▶ **TASK DIRECTIONS**
The copy has to match the records word for word and include no pictures.

=== RECORDS FOR PROCESSING ===

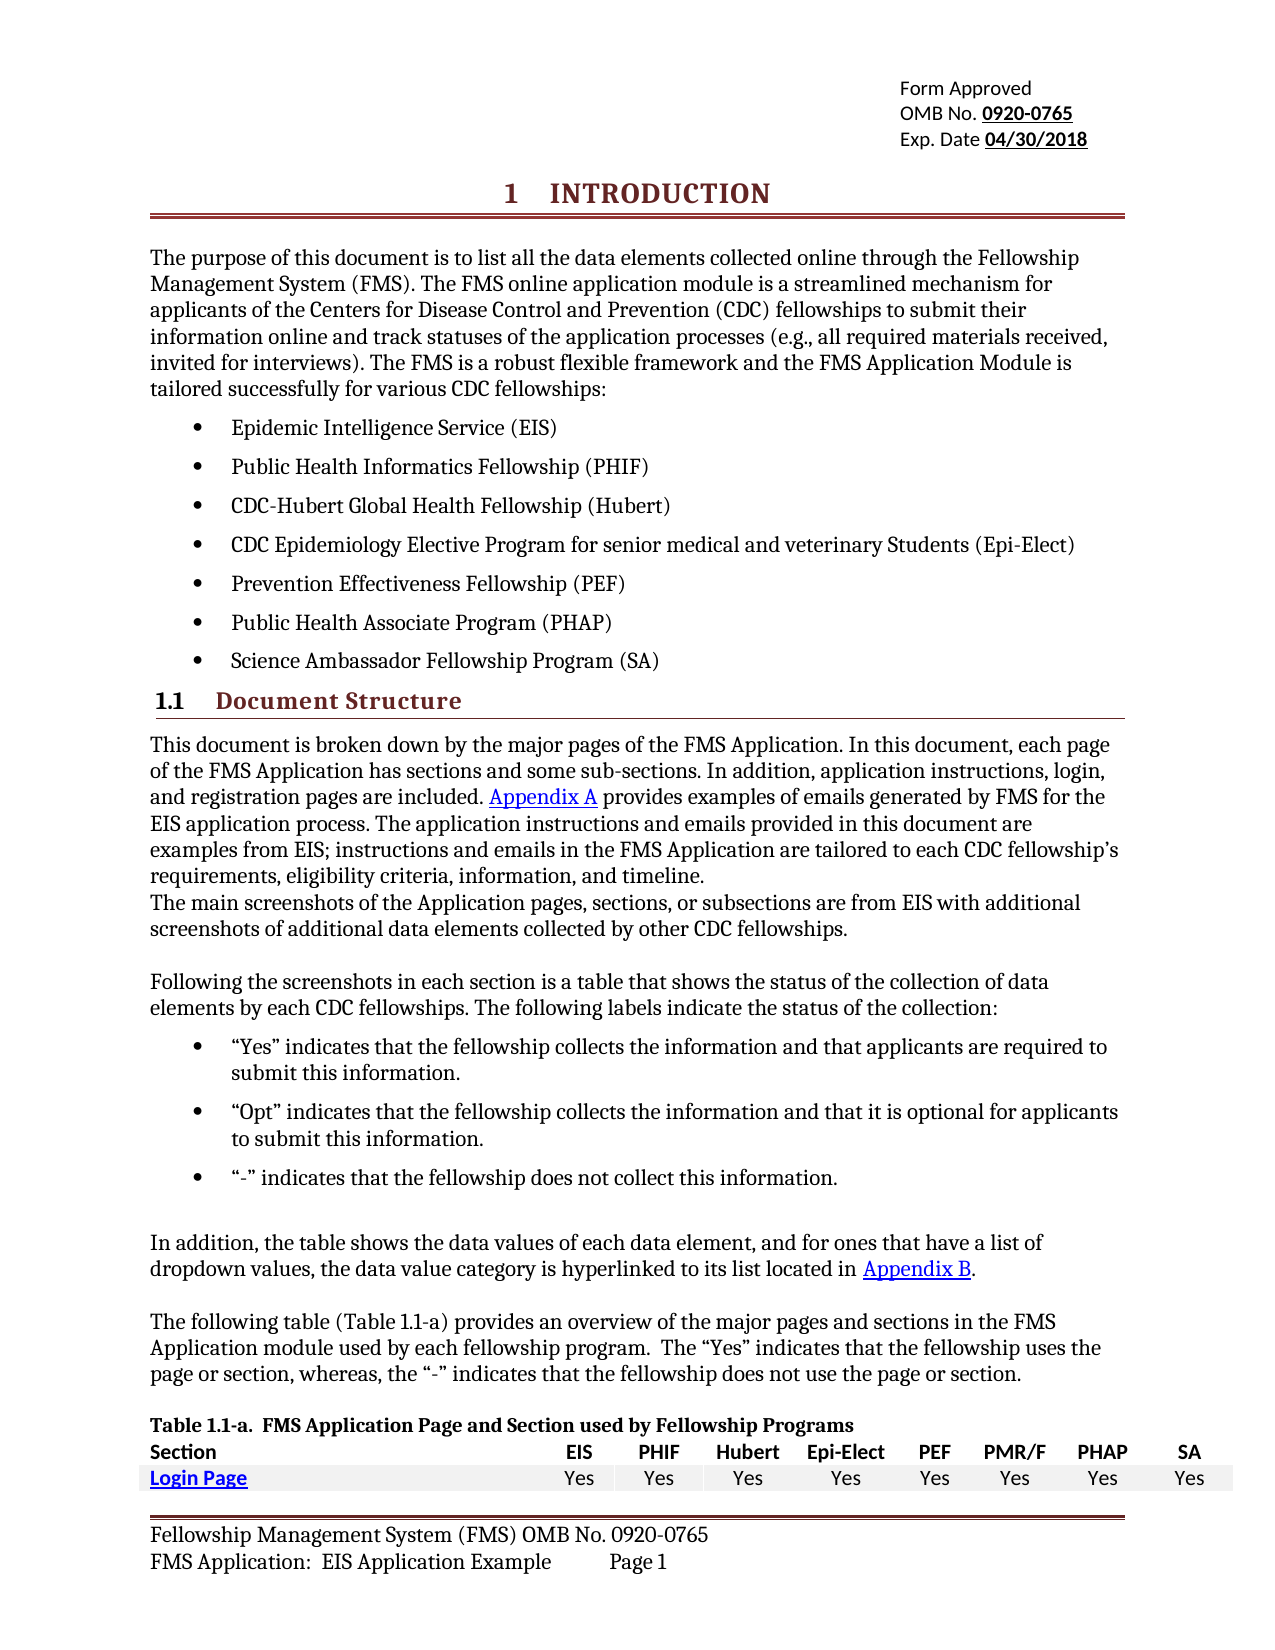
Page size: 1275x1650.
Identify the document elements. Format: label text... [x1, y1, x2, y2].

table_header EIS [544, 1438, 614, 1464]
table_cell Yes [544, 1465, 614, 1491]
table_cell Yes [899, 1465, 970, 1491]
text The purpose of this document is to list all the data elements collected online through the Fellowship Management System (FMS). The FMS online application module is a streamlined mechanism for applicants of the Centers for Disease Control and Prevention (CDC) fellowships to submit their information online and track statuses of the application processes (e.g., all required materials received, invited for interviews). The FMS is a robust flexible framework and the FMS Application Module is tailored successfully for various CDC fellowships: [150, 244, 1125, 403]
text In addition, the table shows the data values of each data element, and for ones that have a list of dropdown values, the data value category is hyperlinked to its list located in Appendix B. [150, 1229, 1125, 1282]
table_header PEF [899, 1438, 970, 1464]
table_cell Yes [1146, 1465, 1233, 1491]
list Public Health Associate Program (PHAP) [193, 609, 1125, 636]
table_header PMR/F [970, 1438, 1059, 1464]
list Public Health Informatics Fellowship (PHIF) [193, 454, 1125, 480]
list CDC Epidemiology Elective Program for senior medical and veterinary Students (Epi-Elect) [193, 532, 1125, 558]
list Prevention Effectiveness Fellowship (PEF) [193, 571, 1125, 597]
table_header SA [1146, 1438, 1233, 1464]
list Epidemic Intelligence Service (EIS) [193, 415, 1125, 441]
table_cell Yes [970, 1465, 1059, 1491]
subtitle Introduction [150, 178, 1125, 213]
text The main screenshots of the Application pages, sections, or subsections are from EIS with additional screenshots of additional data elements collected by other CDC fellowships. [150, 889, 1125, 942]
list CDC-Hubert Global Health Fellowship (Hubert) [193, 493, 1125, 519]
list “-” indicates that the fellowship does not collect this information. [193, 1164, 1125, 1191]
table_header PHAP [1059, 1438, 1146, 1464]
list “Yes” indicates that the fellowship collects the information and that applicants are required to submit this information. [193, 1034, 1125, 1087]
table_cell Yes [1059, 1465, 1146, 1491]
table_cell Login Page [139, 1465, 544, 1491]
subtitle Document Structure [156, 687, 1125, 718]
table_cell Yes [615, 1465, 703, 1491]
table_cell Yes [792, 1465, 899, 1491]
table_header Epi-Elect [792, 1438, 899, 1464]
table_header Section [139, 1438, 544, 1464]
text This document is broken down by the major pages of the FMS Application. In this document, each page of the FMS Application has sections and some sub-sections. In addition, application instructions, login, and registration pages are included. Appendix A provides examples of emails generated by FMS for the EIS application process. The application instructions and emails provided in this document are examples from EIS; instructions and emails in the FMS Application are tailored to each CDC fellowship’s requirements, eligibility criteria, information, and timeline. [150, 731, 1125, 889]
table_header Hubert [704, 1438, 792, 1464]
list “Opt” indicates that the fellowship collects the information and that it is optional for applicants to submit this information. [193, 1099, 1125, 1152]
table_cell Yes [704, 1465, 792, 1491]
text Following the screenshots in each section is a table that shows the status of the collection of data elements by each CDC fellowships. The following labels indicate the status of the collection: [150, 969, 1125, 1021]
table_header PHIF [615, 1438, 703, 1464]
text Table 1.1-a. FMS Application Page and Section used by Fellowship Programs [150, 1414, 1125, 1438]
list Science Ambassador Fellowship Program (SA) [193, 648, 1125, 674]
text The following table (Table 1.1-a) provides an overview of the major pages and sections in the FMS Application module used by each fellowship program. The “Yes” indicates that the fellowship uses the page or section, whereas, the “-” indicates that the fellowship does not use the page or section. [150, 1308, 1125, 1388]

===

▶ **RESULT BELOW**
Page size: 1275x1650.
Identify the document elements. Format: label text... [x1, y1, x2, y2].

table_header EIS [544, 1438, 614, 1464]
table_cell Yes [544, 1465, 614, 1491]
table_cell Yes [899, 1465, 970, 1491]
text The purpose of this document is to list all the data elements collected online through the Fellowship Management System (FMS). The FMS online application module is a streamlined mechanism for applicants of the Centers for Disease Control and Prevention (CDC) fellowships to submit their information online and track statuses of the application processes (e.g., all required materials received, invited for interviews). The FMS is a robust flexible framework and the FMS Application Module is tailored successfully for various CDC fellowships: [150, 244, 1125, 403]
text In addition, the table shows the data values of each data element, and for ones that have a list of dropdown values, the data value category is hyperlinked to its list located in Appendix B. [150, 1229, 1125, 1282]
table_header PEF [899, 1438, 970, 1464]
table_cell Yes [1146, 1465, 1233, 1491]
list Public Health Associate Program (PHAP) [193, 609, 1125, 636]
table_header PMR/F [970, 1438, 1059, 1464]
list Public Health Informatics Fellowship (PHIF) [193, 454, 1125, 480]
list CDC Epidemiology Elective Program for senior medical and veterinary Students (Epi-Elect) [193, 532, 1125, 558]
list Prevention Effectiveness Fellowship (PEF) [193, 571, 1125, 597]
table_header SA [1146, 1438, 1233, 1464]
list Epidemic Intelligence Service (EIS) [193, 415, 1125, 441]
table_cell Yes [970, 1465, 1059, 1491]
subtitle Introduction [150, 178, 1125, 213]
text The main screenshots of the Application pages, sections, or subsections are from EIS with additional screenshots of additional data elements collected by other CDC fellowships. [150, 889, 1125, 942]
list CDC-Hubert Global Health Fellowship (Hubert) [193, 493, 1125, 519]
list “-” indicates that the fellowship does not collect this information. [193, 1164, 1125, 1191]
table_header PHAP [1059, 1438, 1146, 1464]
list “Yes” indicates that the fellowship collects the information and that applicants are required to submit this information. [193, 1034, 1125, 1087]
table_cell Yes [1059, 1465, 1146, 1491]
table_cell Login Page [139, 1465, 544, 1491]
subtitle Document Structure [156, 687, 1125, 718]
table_cell Yes [615, 1465, 703, 1491]
table_cell Yes [792, 1465, 899, 1491]
table_header Epi-Elect [792, 1438, 899, 1464]
table_header Section [139, 1438, 544, 1464]
text This document is broken down by the major pages of the FMS Application. In this document, each page of the FMS Application has sections and some sub-sections. In addition, application instructions, login, and registration pages are included. Appendix A provides examples of emails generated by FMS for the EIS application process. The application instructions and emails provided in this document are examples from EIS; instructions and emails in the FMS Application are tailored to each CDC fellowship’s requirements, eligibility criteria, information, and timeline. [150, 731, 1125, 889]
table_header Hubert [704, 1438, 792, 1464]
list “Opt” indicates that the fellowship collects the information and that it is optional for applicants to submit this information. [193, 1099, 1125, 1152]
table_cell Yes [704, 1465, 792, 1491]
text Following the screenshots in each section is a table that shows the status of the collection of data elements by each CDC fellowships. The following labels indicate the status of the collection: [150, 969, 1125, 1021]
table_header PHIF [615, 1438, 703, 1464]
text Table 1.1-a. FMS Application Page and Section used by Fellowship Programs [150, 1414, 1125, 1438]
list Science Ambassador Fellowship Program (SA) [193, 648, 1125, 674]
text The following table (Table 1.1-a) provides an overview of the major pages and sections in the FMS Application module used by each fellowship program. The “Yes” indicates that the fellowship uses the page or section, whereas, the “-” indicates that the fellowship does not use the page or section. [150, 1308, 1125, 1388]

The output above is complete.